Abstract

Abstract A two-dimensional scene is analyzed statistically by superimposing on it a rectangular grid and studying each square picture element (pixel) as one unit of the entire picture. With each pixel we want to associate one of K labels, but the label must be determined. Labels may be related to one another spatially, reflecting an underlying pattern in the scene. There is a noisy observation vector associated with each pixel, and these vectors are used contextually to classify the pixels; that is, to determine their labels in an effort to reconstruct the true scene. The discretized picture and the K labels constitute a lattice structure. We assume there is prior information available to assist in the reconstruction. The adaptive Bayesian classification (ABC) procedure proposed is iterative. It starts with a formal predictive contextual Bayesian classification of the entire map, then proceeds by adaptively reclassifying all of the labels in the map at each iteration using an empirical Bayesian updating algorithm. The ABC algorithm provides an approximation to a local maximum for the joint posterior classification probability of all pixels in the map.
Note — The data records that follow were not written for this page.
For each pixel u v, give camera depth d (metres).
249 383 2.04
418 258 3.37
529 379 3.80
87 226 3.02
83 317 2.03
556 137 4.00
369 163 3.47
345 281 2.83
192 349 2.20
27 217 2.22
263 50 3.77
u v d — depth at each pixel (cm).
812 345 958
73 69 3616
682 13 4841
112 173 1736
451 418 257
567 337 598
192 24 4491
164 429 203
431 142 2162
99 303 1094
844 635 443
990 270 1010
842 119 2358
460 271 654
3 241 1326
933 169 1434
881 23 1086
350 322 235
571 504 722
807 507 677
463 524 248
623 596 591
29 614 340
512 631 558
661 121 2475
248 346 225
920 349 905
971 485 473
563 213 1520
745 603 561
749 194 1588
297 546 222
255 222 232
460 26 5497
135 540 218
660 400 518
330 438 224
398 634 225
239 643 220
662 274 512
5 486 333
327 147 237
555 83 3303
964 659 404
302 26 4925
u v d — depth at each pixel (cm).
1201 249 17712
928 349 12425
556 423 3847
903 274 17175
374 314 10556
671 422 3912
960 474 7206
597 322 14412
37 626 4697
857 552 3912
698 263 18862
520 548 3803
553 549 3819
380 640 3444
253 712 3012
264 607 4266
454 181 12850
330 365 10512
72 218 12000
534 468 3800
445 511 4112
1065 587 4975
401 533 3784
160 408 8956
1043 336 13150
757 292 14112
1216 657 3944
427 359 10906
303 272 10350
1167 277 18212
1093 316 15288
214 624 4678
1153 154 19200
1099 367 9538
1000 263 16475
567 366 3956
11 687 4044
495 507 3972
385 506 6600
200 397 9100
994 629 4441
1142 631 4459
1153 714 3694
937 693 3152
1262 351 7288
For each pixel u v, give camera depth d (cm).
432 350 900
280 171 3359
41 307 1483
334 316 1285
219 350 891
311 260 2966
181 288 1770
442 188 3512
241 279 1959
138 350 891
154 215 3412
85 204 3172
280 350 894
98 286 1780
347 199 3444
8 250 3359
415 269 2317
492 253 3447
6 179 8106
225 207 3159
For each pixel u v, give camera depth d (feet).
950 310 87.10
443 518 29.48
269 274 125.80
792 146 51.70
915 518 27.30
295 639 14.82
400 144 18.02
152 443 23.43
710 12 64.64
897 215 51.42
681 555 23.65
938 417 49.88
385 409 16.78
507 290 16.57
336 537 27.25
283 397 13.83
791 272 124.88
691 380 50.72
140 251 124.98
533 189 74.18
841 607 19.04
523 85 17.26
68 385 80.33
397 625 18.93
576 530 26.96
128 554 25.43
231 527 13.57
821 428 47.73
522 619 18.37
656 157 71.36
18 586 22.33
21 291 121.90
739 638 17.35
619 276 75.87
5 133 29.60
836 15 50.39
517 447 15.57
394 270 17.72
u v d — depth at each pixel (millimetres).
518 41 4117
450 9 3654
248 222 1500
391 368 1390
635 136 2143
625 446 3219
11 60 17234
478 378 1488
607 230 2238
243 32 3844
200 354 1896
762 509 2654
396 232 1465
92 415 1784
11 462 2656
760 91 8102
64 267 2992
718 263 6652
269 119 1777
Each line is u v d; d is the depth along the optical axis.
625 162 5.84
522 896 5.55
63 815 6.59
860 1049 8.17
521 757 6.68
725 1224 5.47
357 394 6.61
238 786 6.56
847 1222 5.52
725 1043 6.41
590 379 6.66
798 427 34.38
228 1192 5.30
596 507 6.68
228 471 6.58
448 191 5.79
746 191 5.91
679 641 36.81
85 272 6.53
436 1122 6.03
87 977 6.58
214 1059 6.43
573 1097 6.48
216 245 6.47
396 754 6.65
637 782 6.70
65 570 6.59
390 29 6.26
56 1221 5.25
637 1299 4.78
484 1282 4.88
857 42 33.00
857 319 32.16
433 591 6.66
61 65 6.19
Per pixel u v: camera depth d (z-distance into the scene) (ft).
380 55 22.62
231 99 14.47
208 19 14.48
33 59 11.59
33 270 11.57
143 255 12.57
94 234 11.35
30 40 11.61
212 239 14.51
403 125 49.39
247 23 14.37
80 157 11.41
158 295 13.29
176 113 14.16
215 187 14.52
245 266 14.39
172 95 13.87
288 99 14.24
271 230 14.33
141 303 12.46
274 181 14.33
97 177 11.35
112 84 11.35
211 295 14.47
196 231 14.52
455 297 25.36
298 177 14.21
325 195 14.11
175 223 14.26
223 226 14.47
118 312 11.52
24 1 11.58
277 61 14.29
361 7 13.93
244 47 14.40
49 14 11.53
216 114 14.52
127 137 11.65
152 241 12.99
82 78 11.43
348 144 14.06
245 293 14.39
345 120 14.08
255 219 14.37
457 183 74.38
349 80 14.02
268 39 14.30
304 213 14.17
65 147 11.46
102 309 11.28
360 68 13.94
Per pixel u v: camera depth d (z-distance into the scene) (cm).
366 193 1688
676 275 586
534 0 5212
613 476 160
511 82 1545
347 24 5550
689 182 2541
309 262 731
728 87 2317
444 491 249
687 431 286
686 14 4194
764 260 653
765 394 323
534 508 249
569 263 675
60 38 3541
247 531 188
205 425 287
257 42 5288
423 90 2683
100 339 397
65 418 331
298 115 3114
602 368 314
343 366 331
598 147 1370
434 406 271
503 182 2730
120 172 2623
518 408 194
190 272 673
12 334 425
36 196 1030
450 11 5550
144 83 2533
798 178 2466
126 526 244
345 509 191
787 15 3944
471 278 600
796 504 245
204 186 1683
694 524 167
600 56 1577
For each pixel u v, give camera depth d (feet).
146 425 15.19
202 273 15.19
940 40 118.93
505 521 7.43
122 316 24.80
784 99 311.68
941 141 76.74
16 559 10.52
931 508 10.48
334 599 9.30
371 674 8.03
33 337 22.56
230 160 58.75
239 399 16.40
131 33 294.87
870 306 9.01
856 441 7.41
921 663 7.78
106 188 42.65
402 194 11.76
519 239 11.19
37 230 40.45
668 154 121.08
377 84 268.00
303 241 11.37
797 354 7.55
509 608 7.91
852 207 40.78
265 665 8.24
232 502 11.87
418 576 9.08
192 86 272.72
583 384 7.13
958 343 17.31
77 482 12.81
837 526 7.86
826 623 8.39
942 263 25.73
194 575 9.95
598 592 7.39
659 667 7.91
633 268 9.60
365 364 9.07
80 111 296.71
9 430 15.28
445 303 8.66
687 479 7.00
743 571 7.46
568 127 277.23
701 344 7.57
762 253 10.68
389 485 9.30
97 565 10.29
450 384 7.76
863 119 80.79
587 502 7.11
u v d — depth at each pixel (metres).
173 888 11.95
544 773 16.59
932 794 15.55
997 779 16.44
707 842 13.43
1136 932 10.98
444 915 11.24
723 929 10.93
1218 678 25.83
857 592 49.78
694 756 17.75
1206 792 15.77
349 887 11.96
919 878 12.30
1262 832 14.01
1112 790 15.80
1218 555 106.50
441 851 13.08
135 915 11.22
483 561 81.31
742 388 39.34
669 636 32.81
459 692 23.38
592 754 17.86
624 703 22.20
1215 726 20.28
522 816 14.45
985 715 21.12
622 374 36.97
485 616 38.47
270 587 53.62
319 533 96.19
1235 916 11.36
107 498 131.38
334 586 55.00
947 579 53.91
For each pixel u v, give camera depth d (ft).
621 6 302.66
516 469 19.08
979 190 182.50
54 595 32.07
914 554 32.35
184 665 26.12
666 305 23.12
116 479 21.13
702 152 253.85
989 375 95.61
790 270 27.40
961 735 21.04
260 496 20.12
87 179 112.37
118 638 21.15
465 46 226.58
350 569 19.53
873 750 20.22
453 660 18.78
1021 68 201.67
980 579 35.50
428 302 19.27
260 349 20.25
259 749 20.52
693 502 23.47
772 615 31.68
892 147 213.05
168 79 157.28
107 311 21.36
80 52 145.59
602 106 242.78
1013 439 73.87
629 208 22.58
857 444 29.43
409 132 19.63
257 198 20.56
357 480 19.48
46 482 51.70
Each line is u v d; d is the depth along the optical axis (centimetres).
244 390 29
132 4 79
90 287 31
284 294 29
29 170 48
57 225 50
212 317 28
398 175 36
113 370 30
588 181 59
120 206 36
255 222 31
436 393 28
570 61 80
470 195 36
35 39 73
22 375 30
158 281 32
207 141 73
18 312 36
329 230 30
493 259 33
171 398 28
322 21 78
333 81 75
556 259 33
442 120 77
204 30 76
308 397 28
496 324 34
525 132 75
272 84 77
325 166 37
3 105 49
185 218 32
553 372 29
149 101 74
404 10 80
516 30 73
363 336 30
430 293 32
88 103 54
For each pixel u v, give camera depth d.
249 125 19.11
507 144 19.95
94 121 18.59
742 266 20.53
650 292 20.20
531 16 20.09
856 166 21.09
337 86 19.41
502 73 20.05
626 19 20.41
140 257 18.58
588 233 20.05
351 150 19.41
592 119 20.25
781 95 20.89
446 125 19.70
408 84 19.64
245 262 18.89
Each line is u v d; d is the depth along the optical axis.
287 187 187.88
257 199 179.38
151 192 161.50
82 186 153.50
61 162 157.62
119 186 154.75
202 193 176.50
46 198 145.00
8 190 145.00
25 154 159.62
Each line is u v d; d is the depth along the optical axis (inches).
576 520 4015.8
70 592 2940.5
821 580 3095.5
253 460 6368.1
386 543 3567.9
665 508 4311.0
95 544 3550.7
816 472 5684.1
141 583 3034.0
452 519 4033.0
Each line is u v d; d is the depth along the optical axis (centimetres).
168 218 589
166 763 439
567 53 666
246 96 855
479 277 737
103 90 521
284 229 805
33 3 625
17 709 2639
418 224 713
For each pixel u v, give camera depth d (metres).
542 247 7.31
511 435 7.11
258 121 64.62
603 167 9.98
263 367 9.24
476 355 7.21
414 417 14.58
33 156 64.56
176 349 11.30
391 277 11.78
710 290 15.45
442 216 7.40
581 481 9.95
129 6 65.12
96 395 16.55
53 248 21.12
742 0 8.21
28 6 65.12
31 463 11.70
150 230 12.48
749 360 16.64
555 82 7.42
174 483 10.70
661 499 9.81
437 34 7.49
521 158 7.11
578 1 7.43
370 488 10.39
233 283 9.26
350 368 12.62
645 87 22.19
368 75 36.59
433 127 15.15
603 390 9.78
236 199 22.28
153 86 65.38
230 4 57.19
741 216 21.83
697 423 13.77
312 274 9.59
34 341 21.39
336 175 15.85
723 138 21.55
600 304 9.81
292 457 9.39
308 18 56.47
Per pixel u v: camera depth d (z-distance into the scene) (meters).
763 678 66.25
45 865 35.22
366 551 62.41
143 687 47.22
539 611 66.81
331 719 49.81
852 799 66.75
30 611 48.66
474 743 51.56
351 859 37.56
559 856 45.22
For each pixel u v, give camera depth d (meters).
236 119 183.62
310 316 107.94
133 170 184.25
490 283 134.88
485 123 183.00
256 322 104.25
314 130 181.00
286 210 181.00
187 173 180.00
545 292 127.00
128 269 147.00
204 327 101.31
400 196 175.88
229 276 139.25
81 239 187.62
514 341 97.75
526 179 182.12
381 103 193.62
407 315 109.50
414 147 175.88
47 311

The procedure attempts to improve on other such iterative procedures by reestimating parameters and reclassifying pixels by conditioning initially on prior information via the predictive Bayesian paradigm. It is “adaptive Bayesian” in that its initial reconstruction stage is formal Bayesian, and it also uses a Bayes theorem-type argument for updating the data at each iteration. Applications include image processing of remotely sensed satellite data, photon emission tomography, and computer vision.